SOURCE DOCUMENT -
###
[sage-devel] LinearModelFit contribution

rafaellopezfernandez Wed, 28 Jan 2015 04:15:07 -0800

I have been using SAGE for teaching chemistry for some years and, when 
dealing with experimental data fitting, I found SAGE's "find_fit" function 
very valuable. Unfortunately, this function seems to provide no information 
about the quality of the fit, which can be as important as the fitting 
function itself. 
I found also that function "stats.linregress" from "stats" module in 
"scipy"  provides some information, but it is restricted to models of type 
y = a*x+b.
I have been looking around SAGE and python libraries and didn't  found a 
satisfactory solution to this little problem. Therefore, I have tried my 
own solution which attempts to somehow mimic Mathematica's "LinearModelFit" 
function (not in full, because Mathematica's function is somehow redundant 
and verbose). 
I would like to know if you consider this solution sufficiently valuable to 
be included in SAGE's stuff. 
In my opinion, the strong points are that code is straightforward to 
follow, it is completely written using only python commands and SAGE 
functionality (it does not require to load python modules or anything else 
than SAGE core) and results are returned in a user friendly way, as a 
dictionary.
###
RECORDED DATA -
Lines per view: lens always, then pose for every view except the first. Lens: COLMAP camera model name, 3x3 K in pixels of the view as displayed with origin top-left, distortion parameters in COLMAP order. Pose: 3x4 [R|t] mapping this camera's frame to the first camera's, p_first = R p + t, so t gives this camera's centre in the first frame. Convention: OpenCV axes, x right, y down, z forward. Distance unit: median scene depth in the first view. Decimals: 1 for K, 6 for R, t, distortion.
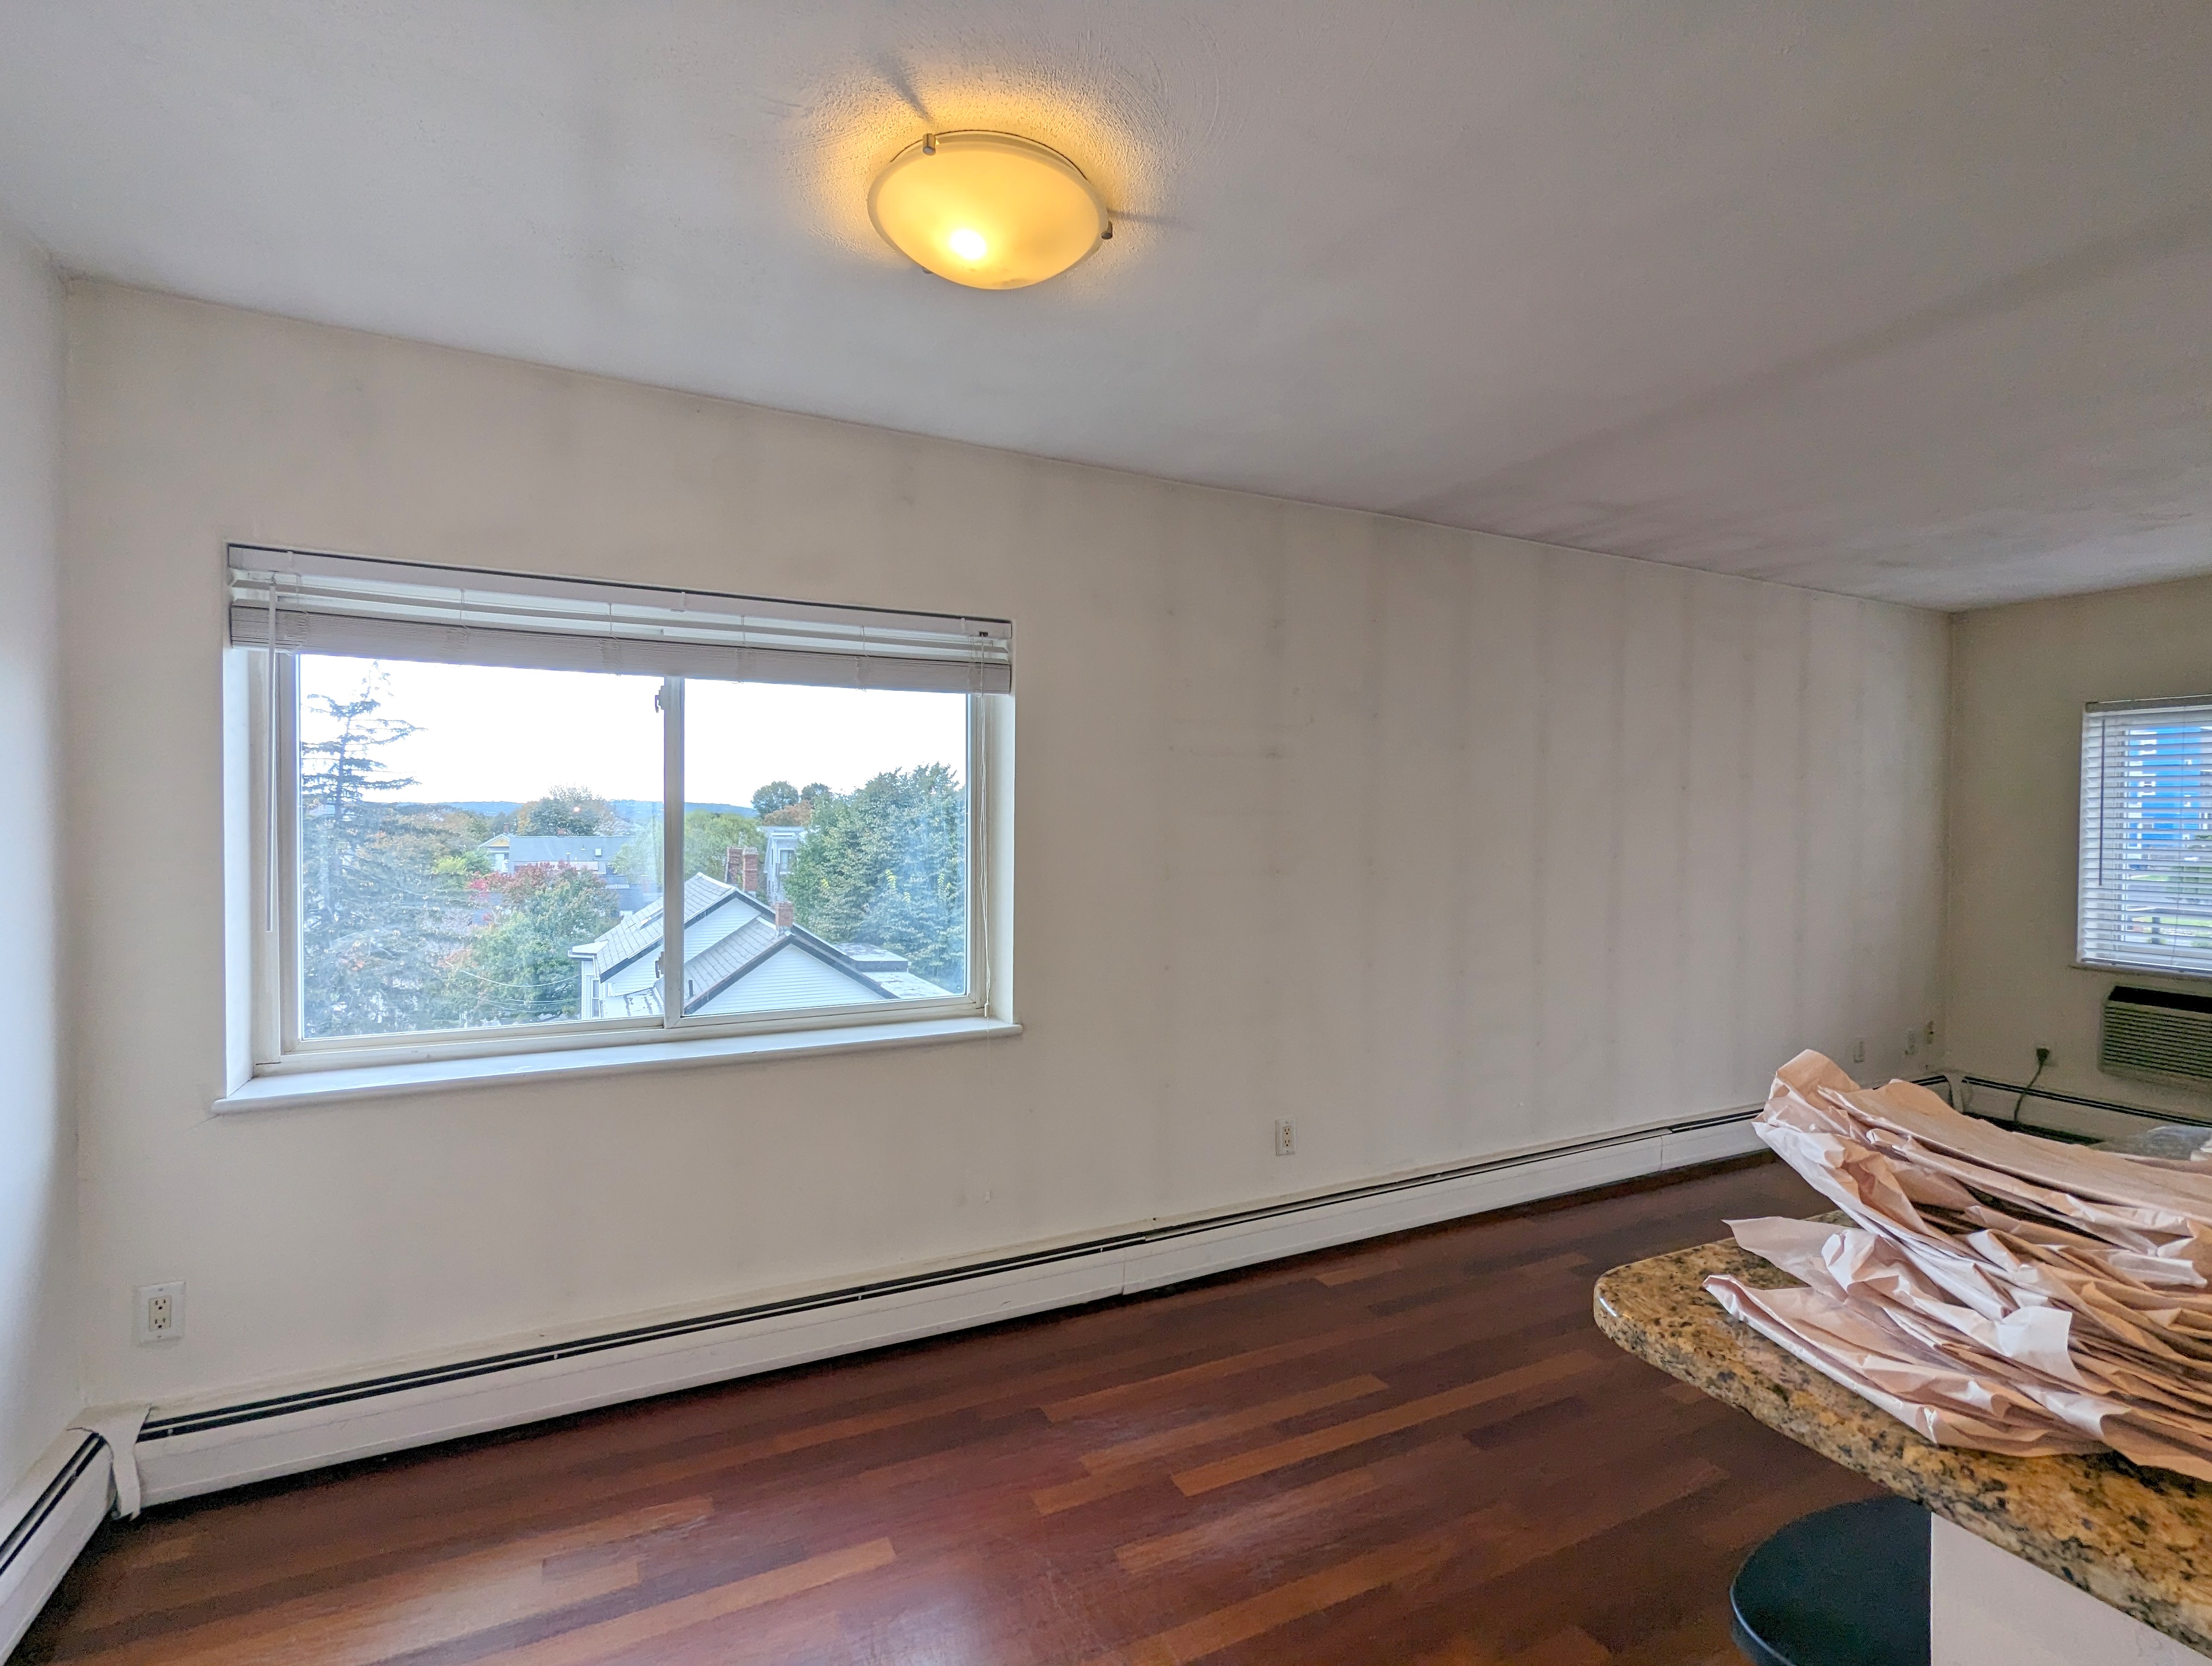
###
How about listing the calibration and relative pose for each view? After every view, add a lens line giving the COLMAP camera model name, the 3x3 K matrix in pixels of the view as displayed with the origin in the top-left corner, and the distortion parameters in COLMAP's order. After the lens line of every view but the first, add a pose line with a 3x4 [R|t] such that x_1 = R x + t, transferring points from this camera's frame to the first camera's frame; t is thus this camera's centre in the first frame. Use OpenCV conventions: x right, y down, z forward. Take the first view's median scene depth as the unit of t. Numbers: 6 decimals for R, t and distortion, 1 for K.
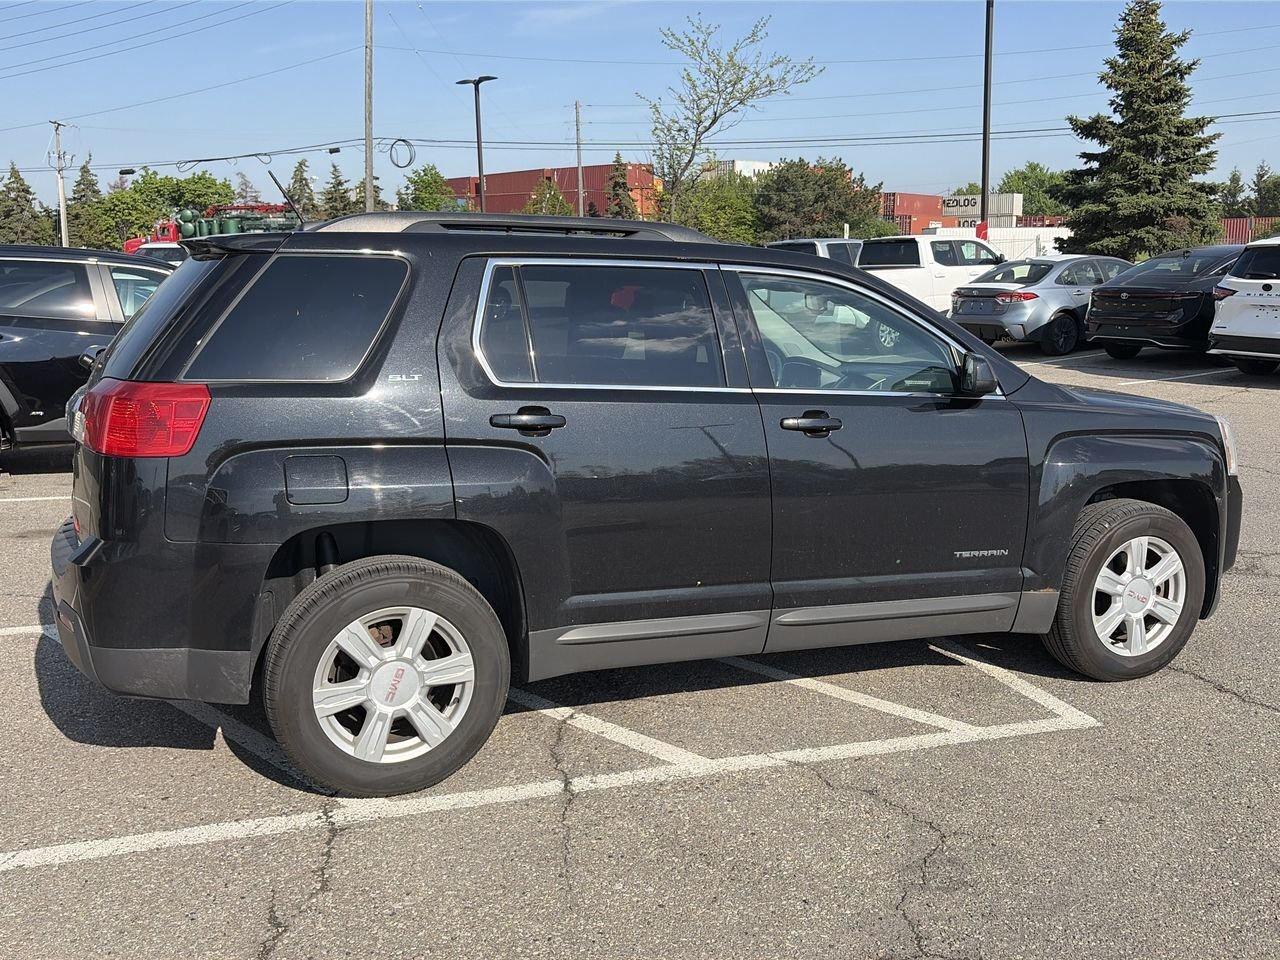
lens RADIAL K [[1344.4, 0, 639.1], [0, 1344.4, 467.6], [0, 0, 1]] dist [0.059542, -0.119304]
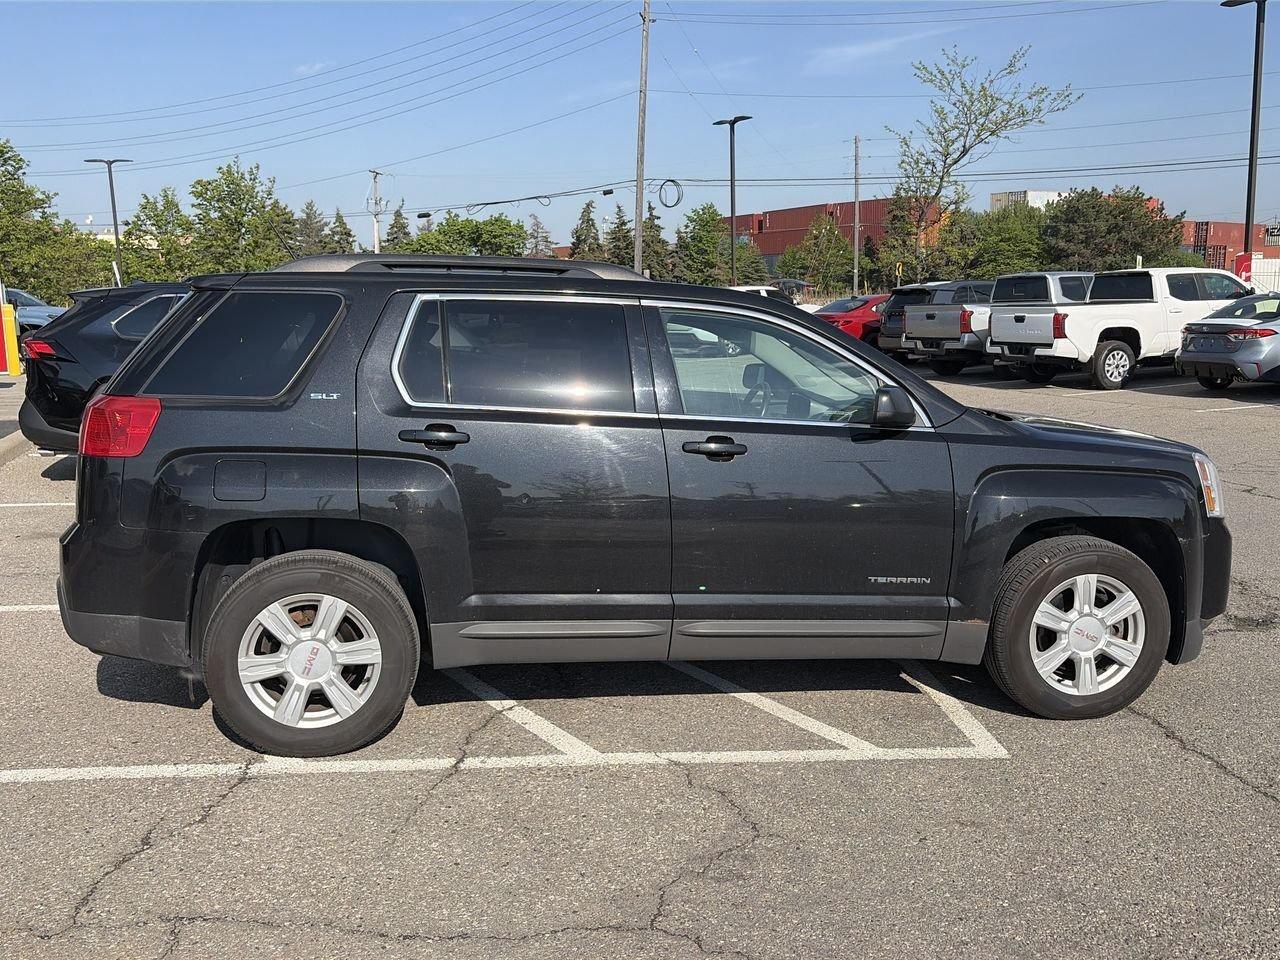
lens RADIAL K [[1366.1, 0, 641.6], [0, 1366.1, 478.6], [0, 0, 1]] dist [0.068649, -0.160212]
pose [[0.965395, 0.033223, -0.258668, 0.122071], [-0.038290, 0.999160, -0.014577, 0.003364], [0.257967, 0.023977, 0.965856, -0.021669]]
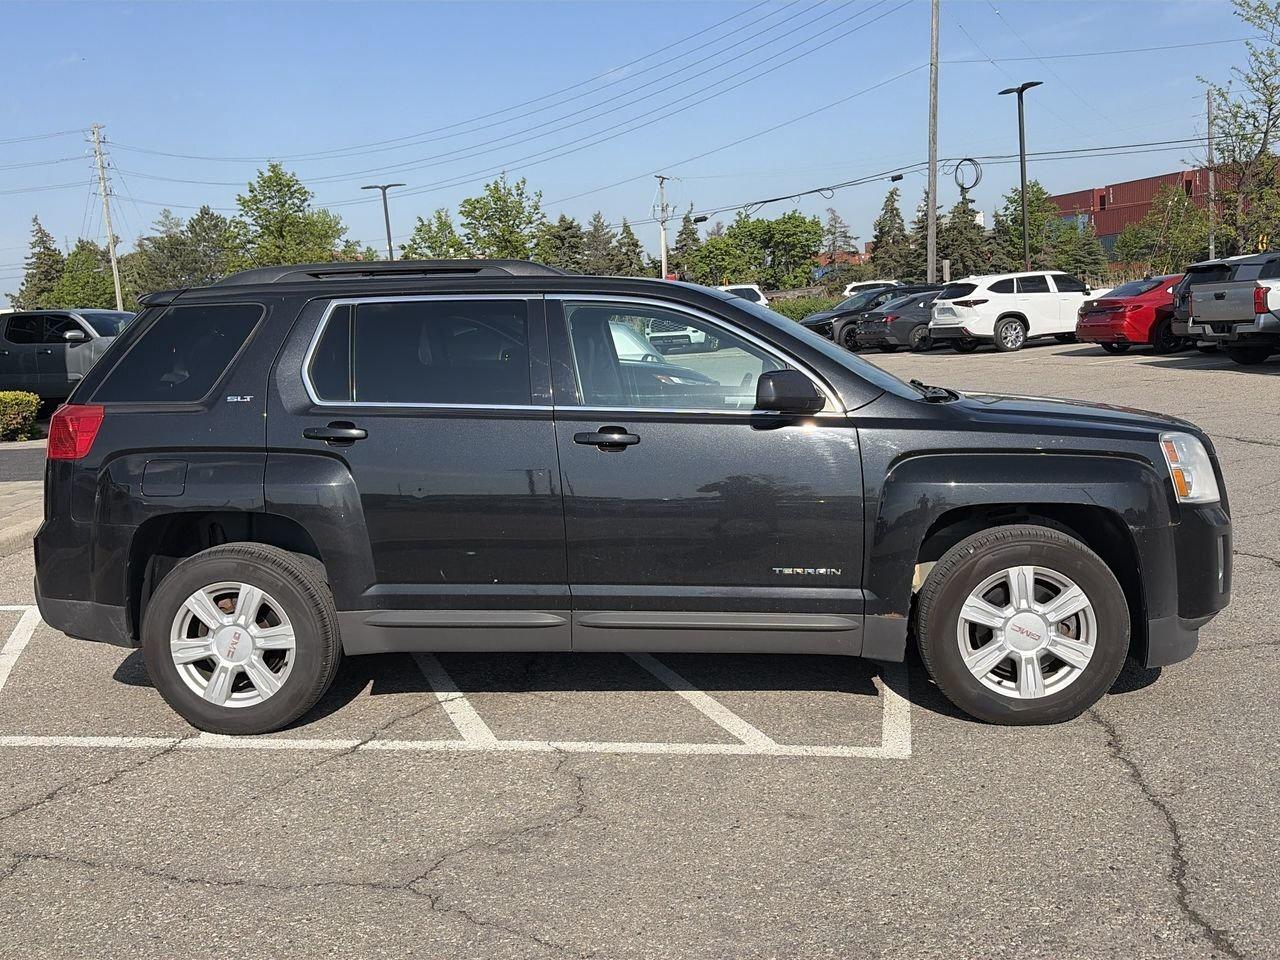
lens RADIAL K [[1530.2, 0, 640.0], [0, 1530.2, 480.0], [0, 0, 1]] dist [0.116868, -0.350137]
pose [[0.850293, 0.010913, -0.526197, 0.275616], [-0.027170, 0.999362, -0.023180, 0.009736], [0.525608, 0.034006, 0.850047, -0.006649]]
###
ACTIVITY LIST -
1. Reproduce the part of the LinearModelFit forum post between "rafaellopezfernandez Wed, 28" and "function itself.", inclusive.
2. Summarize the LinearModelFit forum post in two sentences.
3. Pick up the LinearModelFit forum post where it ends and keep writing it.

TASK-BY-TASK ANSWERS -
1.
rafaellopezfernandez Wed, 28 Jan 2015 04:15:07 -0800

I have been using SAGE for teaching chemistry for some years and, when 
dealing with experimental data fitting, I found SAGE's "find_fit" function 
very valuable. Unfortunately, this function seems to provide no information 
about the quality of the fit, which can be as important as the fitting 
function itself.

2. The author, who has used SAGE for teaching chemistry, finds that SAGE's find_fit function gives no information about fit quality and that scipy's stats.linregress is limited to models of the form y = a*x+b. The author has written a solution that partly mimics Mathematica's LinearModelFit using only Python commands and SAGE functionality, returns results as a dictionary, and is offered for possible inclusion in SAGE.

3.
The weak (but improvable without much effort) points are that this version 
works with functions depending on a single variable, and only for linear 
models.


Before submitting it, and following the advice in the FAQ, I would like to 
know the community's opinion about: 
(1) whether something like this already exists in SAGE or not, (if it 
already exists, I would be most grateful to know where can I find it)
(2) if the answer to (1) is "not", can be the proposal interesting to SAGE 
community?,
(3) if the answer to (2) is "yes", is the code that I propose suitable for 
this purpose?

I put the code below, so that you may test it yourselves, and suggest 
improvements if you consider that it deserves your attention.

Thanks in advance for your comments and suggestions (no matter whether 
positive or negative).

Code:
-------

def LinearModelFit(x, y, fns, t, confidencelevel=0.95, colorpoints='blue', 
colorfit='red', colorbands='green'):
    """\n
    Function for least-squares fit of a set of points (x_i,y_i) (i=1,...N) 
to a linear combination of basis functions: f_j(x), j = 1,... m (with m < 
N). \n
    Input: x, y, fns, t, confidencelevel (optional), colorpoints 
(optional), colorfit (optional), colorbands (optional)
        x: list with fitting points abscissas
        y: list with fitting points ordinates
        fns: list with basis functions for fitting (functions must depend 
on a single variable)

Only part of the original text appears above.